I would like to join this conversation and shed some light on our dogfooding strategy. We strongly believe that dogfooding is one of the best ways to find out the strenghts and weekneses of our products. While most of our public websites may not be running Sitefinity 5.x we do dogfood the product in a number of other projects. A quick example is that every Telerik division has its own internal product portal running on Sitefinity. Futhermore in the beginning of June this year we have released the fist Telerik product division website running on 5.0: http://www.icenium.com/. This project is currently going through our testing process and will soon be running on 5.1. Apart from this product website we do run a number of other projects on Sitefinity 5.x, a quick list below:
Kendo UI Documentation
Sitefinity & Beyond
Both documentation websites relly heavily on the Dynamic Modules for building help content. Other than those projects we do have a number of other websites in the pipeline - one more conference website, and our own http://www.sitefinity.com/. Expect more news on this matter sometime in mid-September.
Let me assure you that the decision on when to start migrating the existing website to the new version of the product was never a decision based on the quality of the product. There are many other factors that dictate when to start this process. Our priorities so far have been to first cater to the needs of our customers. Furthermore the current implementation heavily relies on integration with external systems used in Telerik, which have been developed before Sitefinity (purchase process, forums, ticketing system, CRM, etc.). Instead of simply creating plugins for those systems for Sitefinity 5.x, we have decided to take a different path. Instead of reffering all proprietary bussiness logic and reffering all custom implementation of those systems in the public site, we are building a service oriented architecture which will allow us to decouple the site from the systems. This path, however also is slowing us down, as we need to first build the new architecture, and then make the site utilize it.
@Dan and @MB, indeed whitelisting IPs using the default IIS functionality is close to impossible with Sitefinity 4.x and above. The reason for this that we do relly on certain services, and route handlers including /Sitefinity in their pat. This however can be achieved with the IIS URL rewriter to crete a set of rules (which will explude service and route paths) and prevent outside users seeng the /Sitefinity login page).
A product like Sitefinity is always a work in progress. Perfection is always work in progress especially in the fast changing software world (just think about how many thinks came along - IIS is changing, Azure is changing, new windows server is comming, etc.).
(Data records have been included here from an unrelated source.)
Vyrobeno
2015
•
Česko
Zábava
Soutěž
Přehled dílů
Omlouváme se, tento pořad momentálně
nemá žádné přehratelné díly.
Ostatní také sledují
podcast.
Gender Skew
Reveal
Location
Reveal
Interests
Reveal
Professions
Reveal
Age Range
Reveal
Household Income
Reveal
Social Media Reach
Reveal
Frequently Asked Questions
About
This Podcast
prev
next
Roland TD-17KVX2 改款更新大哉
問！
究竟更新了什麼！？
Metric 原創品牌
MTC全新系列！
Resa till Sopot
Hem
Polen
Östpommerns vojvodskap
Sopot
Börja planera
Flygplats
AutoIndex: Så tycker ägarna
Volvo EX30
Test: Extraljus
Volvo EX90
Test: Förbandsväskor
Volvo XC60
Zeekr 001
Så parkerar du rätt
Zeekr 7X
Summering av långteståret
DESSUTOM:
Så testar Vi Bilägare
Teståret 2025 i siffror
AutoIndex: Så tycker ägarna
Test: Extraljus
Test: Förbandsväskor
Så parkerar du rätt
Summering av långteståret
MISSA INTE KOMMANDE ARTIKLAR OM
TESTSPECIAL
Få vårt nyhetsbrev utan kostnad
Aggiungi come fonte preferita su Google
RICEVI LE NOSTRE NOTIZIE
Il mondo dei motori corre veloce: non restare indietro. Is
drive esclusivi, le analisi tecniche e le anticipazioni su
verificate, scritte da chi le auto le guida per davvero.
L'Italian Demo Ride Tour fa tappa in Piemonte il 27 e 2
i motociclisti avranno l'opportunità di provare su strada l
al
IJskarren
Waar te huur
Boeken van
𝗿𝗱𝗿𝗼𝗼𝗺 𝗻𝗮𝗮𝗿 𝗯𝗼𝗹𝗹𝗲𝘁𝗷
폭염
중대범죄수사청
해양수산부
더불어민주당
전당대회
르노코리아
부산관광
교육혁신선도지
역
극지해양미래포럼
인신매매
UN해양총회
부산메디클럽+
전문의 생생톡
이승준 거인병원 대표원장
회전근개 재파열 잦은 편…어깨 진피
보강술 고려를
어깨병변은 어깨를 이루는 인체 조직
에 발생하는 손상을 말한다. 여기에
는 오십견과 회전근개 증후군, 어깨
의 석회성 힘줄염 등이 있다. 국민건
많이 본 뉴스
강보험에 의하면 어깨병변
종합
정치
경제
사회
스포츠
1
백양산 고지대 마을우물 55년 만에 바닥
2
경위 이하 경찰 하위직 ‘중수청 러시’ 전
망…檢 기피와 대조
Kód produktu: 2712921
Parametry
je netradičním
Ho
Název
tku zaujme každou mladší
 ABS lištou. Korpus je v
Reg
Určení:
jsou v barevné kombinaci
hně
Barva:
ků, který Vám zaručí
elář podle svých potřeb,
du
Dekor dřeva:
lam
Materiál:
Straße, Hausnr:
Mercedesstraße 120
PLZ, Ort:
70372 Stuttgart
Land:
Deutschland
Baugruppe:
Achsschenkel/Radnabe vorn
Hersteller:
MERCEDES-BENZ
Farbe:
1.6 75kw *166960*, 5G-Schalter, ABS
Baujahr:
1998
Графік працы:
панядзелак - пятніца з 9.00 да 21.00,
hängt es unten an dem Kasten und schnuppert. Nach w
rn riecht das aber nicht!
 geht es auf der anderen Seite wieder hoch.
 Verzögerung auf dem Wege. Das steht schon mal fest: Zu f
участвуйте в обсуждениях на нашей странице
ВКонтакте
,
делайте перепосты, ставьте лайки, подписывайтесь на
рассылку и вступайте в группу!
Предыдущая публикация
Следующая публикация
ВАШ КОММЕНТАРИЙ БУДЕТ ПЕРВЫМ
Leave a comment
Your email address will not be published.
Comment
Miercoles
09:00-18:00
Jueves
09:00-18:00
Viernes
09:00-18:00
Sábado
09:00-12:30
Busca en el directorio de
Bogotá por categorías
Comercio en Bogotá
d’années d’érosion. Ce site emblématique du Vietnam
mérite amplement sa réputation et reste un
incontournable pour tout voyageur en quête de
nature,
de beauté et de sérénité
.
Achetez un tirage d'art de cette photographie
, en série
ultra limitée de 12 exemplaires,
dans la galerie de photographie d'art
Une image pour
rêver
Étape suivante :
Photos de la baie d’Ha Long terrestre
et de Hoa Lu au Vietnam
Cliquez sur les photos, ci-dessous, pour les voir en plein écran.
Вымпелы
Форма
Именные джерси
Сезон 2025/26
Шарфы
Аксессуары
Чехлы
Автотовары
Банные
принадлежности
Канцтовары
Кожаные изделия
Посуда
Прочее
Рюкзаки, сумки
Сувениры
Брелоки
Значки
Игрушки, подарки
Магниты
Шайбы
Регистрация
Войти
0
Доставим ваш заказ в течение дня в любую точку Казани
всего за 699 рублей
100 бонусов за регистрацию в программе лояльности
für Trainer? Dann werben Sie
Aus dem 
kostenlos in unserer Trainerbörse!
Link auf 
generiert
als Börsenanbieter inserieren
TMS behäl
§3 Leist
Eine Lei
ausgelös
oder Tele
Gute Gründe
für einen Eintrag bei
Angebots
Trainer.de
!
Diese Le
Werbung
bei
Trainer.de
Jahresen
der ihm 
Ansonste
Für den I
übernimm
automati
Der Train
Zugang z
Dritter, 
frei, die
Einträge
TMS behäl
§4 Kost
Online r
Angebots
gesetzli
Sure telerik can say "we only support windows 2003 and Sql and live hapilly for years but I prefer them to shoot for the moon. It took Edison about 6000 unsuccessful trials to create a light bulb that can be used commercially. It will probably take more to make Sitefinity "the CMS holly grail" but they will make it, you watch. Meanwhile we should carefully test if Sitefinity provides what we need to avoid being disappointed (or disappointing our clients which is even worse).
OK you got me I am a huge Sitefinity fanboy :-).